INCORPORATION BY REFERENCES

[000179] All publications and patents mentioned herein, including those items listed above, are hereby incorporated by reference in their entirety as if each individual publication or patent was specifically and individually indicated to be incorporated by reference. In case of conflict, the present application, including any definitions herein, will control.

Claims

im: A stable composition for nasal administration comprising: a. a therapeutically effective amount of decongestant, at a concentration of 0.0001% w/v to 20%w/v; b. D-panthenol at a concentration of 0.0001% w/v to 20%w/v; c. sugar alcohol at a concentration ranging from 0.001% w/v to 25% w/v; and d. zinc salt at a concentration of 0.0001% w/v to 20% w/v, wherein, the composition is acidic having a pH range of 5.0 to 5.5. The nasal composition of claim 1, wherein the decongestant is oxymetazoline or xylometazoline or their pharmaceutically acceptable salt, wherein the pharmaceutically acceptable salt is hydrochloride. The nasal composition of claim 1, wherein the sugar alcohol is xylitol. The nasal composition of claim 1, wherein zinc salt are zinc picolinate, zinc citrate, zinc acetate, zinc glycerate, zinc monomethionine or zinc sulphate 7H₂O. The nasal composition of claim 1, wherein composition further comprises a chelating agent, wherein the chelating agent is EDTA. The nasal composition of claim 1, wherein composition further comprises a preservative, wherein the preservative comprises benzyl alcohol, benzalkonium chloride, disodium EDTA, or a mixture thereof. The composition of claim 6, wherein the preservative is benzalkonium chloride. The composition of claim 1, wherein nasal composition further comprises a solvent, wherein the solvent is propylene glycol and water. The composition of claim 1, wherein composition further comprises a buffer component to maintain the acidic pH of the composition, wherein the buffer component is citrate buffer. The composition of claim 9, wherein the buffer component is citric acid anhydrous, tri sodium citrate anhydrous, or a mixture thereof. The composition of claim 1, wherein the composition is formulated as a liquid formulation in the form of nasal spray, aerosols, nebulizer, topical spray or nasal drop.
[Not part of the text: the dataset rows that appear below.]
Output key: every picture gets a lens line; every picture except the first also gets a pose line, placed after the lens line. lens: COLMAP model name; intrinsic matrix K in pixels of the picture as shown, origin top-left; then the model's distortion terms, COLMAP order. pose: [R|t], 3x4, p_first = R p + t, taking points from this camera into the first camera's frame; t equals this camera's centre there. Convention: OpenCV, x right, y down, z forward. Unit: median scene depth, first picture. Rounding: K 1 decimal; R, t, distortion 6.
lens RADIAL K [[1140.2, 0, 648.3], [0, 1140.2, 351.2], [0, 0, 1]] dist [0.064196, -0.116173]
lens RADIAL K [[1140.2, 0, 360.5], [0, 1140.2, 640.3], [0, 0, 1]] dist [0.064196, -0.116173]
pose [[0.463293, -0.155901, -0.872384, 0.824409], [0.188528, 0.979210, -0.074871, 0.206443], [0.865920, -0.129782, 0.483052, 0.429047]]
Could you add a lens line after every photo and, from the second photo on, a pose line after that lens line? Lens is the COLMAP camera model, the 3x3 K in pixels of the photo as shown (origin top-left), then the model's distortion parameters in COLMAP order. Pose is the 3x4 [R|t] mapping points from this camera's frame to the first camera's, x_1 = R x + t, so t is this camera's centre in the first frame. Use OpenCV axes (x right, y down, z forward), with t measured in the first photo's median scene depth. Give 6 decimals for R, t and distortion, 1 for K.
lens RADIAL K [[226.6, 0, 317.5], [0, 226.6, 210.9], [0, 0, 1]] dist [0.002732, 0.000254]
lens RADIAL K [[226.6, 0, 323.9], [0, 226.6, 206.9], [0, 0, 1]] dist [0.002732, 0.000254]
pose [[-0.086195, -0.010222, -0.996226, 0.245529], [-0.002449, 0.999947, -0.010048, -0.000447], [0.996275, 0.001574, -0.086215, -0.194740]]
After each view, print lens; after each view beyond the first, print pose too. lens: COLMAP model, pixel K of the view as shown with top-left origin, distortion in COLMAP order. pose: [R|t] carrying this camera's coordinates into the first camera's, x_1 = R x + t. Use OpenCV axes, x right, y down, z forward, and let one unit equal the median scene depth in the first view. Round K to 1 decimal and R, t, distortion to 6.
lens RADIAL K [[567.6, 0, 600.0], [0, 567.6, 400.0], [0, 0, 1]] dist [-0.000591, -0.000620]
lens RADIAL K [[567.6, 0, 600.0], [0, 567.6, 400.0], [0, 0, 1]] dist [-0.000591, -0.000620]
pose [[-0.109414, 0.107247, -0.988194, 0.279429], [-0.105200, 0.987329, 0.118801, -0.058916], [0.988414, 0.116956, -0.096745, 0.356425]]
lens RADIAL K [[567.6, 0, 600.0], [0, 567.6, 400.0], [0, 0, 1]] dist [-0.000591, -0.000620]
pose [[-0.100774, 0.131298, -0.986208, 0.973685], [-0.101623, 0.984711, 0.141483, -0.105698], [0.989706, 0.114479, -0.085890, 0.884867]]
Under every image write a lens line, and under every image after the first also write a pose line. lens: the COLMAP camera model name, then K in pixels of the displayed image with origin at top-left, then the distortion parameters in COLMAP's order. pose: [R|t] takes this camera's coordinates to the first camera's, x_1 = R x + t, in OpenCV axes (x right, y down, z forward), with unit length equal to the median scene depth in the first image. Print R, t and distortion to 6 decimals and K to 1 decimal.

A composition for nasal administration comprising:

(a) 0.05% w/v of oxymetazoline hydrochloride;

(b) 5% w/v of D-panthenol;

(c) 0.09 % w/v of zinc sulphate 7H₂O;

(d) 4% w/v of propylene glycol;

(e) 1% of xylitol;

(f) 0.03% of benzalkonium chloride;

(g) 0.1608% of citric acid anhydrous;

(h) 0.3001% of tri sodium anhydrous; and

(k) water Q.S, wherein the nasal composition is acidic having a pH range of 5.0 to 5.5. A composition for nasal administration comprising:

(a) 0.05% w/v of oxymetazoline hydrochloride;

(b) 5% w/v of D-panthenol;

(c) 0.05 % w/v of EDTA;

(d) 4% w/v of propylene glycol;

(e) 1% of xylitol;

(f) 0.03% of benzalkonium chloride;

(g) 0.1608% of citric acid anhydrous;

(h) 0.3001% of tri sodium anhydrous; and

(k) water Q.S, wherein the nasal composition is acidic having a pH range of 5.0 to 5.5. A composition for nasal administration comprising:

(a) 0.05% w/v of xylometazoline hydrochloride;

(b) 5% w/v of D-panthenol;

(c) 0.09 % w/v of zinc sulphate 7H₂O;

(d) 4% w/v of propylene glycol;

(e) 1% of xylitol;

(f) 0.03% of benzalkonium chloride;

(g) 0.1608% of citric acid anhydrous;

(h) 0.3001% of tri sodium anhydrous; and

(k) water Q.S, wherein the nasal composition is acidic having a pH range of 5.0 to 5.5. A composition for nasal administration comprising:

(a) 0.05% w/v of xylometazoline hydrochloride;

(b) 5% w/v of D-panthenol;

(c) 0.05 % w/v of EDTA;

(d) 4% w/v of propylene glycol;

(e) 1% of xylitol;

(f) 0.03% of benzalkonium chloride;

(g) 0.1608% of citric acid anhydrous;

(h) 0.3001% of tri sodium anhydrous; and

(k) water Q.S, wherein the nasal composition is acidic having a pH range of 5.0 to 5.5.